Reviews for Castaways the sequel to Halo3
Spacefan chapter 7 . 5/1/2008
I thought there was nothing worse than ME when I'm bored, but the Chief surpasses me...only he's grumpier.
en extase chapter 4 . 4/23/2008
The Chief owns his own private planet? Not a yacht, but a freaking _planet_? Well, I suppose I knew from the get-go, but that it was stated was pure gold.
en extase chapter 3 . 4/23/2008
I'd recommend this all over the place, lol. The Unggai and the ramification of the Halo ring being detonated is a stroke of genius. Most would dump Chief into his next adventure, but your fic operates on a higher level of sophistication.

A very minor note: "He blew a puff of air through his nose and clouded the inside of his faceplate" I've always thought that "interior" instead of "inside" sounds better in regards to a structure or accesory.
en extase chapter 2 . 4/23/2008
Enjoying this deeply thus far. A minor point is that you could easily avoid the use of the passive voice at "A thin waterfall was pattering down from the plateau above like a flickering silver chain from the sky." by replacing "was pattering" with "pattered".
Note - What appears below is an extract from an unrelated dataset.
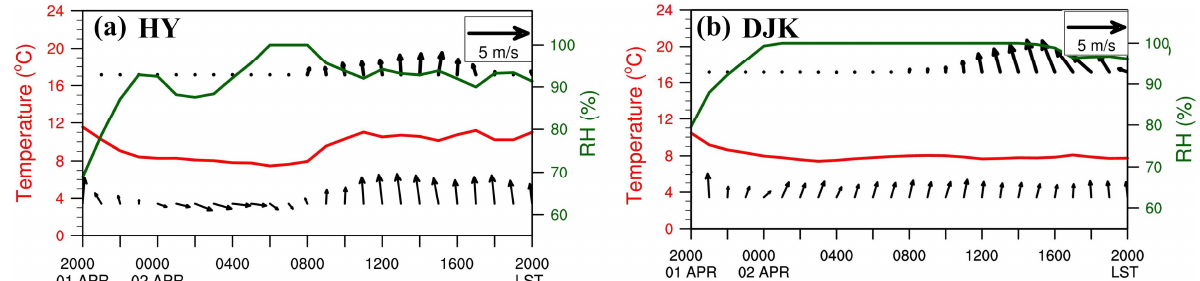
Figure 9. Simulated 2-m temperature (red line), 2-m RH (green line), and 10-m wind (thin vector) of Exp-SB0 at the two stations HY ( a ) and DJK ( b ). Upper vectors are the Exp-Ctrl minus Exp-SB0 10-m winds. See the definition of wind direction in Figure 4.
You look like you know what you're doing. Keep going!
machinman chapter 1 . 4/15/2008
Its good. I like the "non-violent" take to Halo. I'm glad someone see"s that a story in the Halo universe can be good even without violence. Also it seems you researched the game quite well and to that i salute you. Please make that next chapter soon.
Big D on a Diet chapter 5 . 3/16/2008
Very enjoyable so far. I'm tempted to ask for longer chapters, but the way you pace them makes them feel longer than they are. I'm enjoying the Chief/Cortana interaction a great deal, in particular how you're establishing that she's a creature of words, while he's someone who communicates through his actions.
HolyDragoon chapter 5 . 3/15/2008
Well, the Chief has his house now. Chez Chief?
Tynex chapter 4 . 3/4/2008
awesome.

I was thinking up a 'sequel' to the Halo 3 game as well, but this is actually well planned and thought out.
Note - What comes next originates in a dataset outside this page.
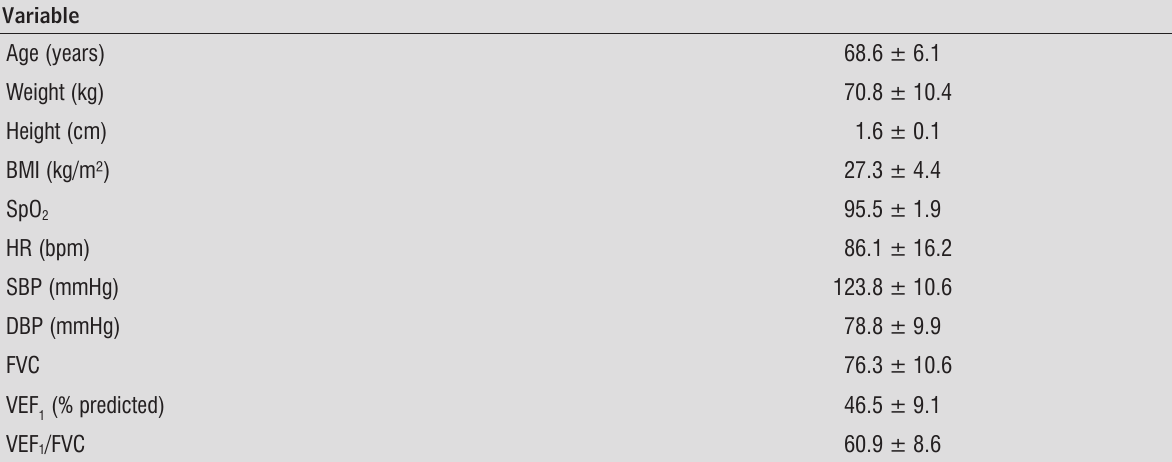
Table 1 - Population characteristics (n = 8)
Very curious on how this is going to play out!
Chris000 chapter 4 . 3/4/2008
Its a very good concept. I think its very interesting to write a story on ehat happened right after the game. Watch the grammer a little bit and you'll be fine. Good work and keep it up
HolyDragoon chapter 3 . 3/2/2008
Hmm. Interesting. Waiting to see more.
Sith Lord Darth Revan chapter 3 . 2/29/2008
An interesting start. I look forward to seeing where it goes as there are few post Halo 3 fics that... actually follow-up the game well. No complains of this one so far and you seem to have a background knowledge of the books so I look forward to more.
La Aardvark chapter 3 . 2/28/2008
Very Nice. Your spelling is good, so is your grammar, and the story idea is apparently well thought out.
Spacefan chapter 3 . 2/28/2008
Fascinating story so far-I like it. Too bad the planet's inhabitants were obliterated by Halo because, from your description, they sound like they would have been interesting. Please hurry with an update...
Tremble Wolf chapter 1 . 2/28/2008
It seems like a good start, though some of your grammar and sentence structure need a little work. In your second paragraph you used the word "she" to start three sentences in a row, and I found myself looking down the page to see if it would last forever.

Don't get me wrong, this is good, but my advice is don't publish six chapters at once; wait until you've had some reviews and input so you can learn more.

Just keep a variety for starting words, sentence length, and descriptive words and you'll have a huge difference, even though the changes are very small.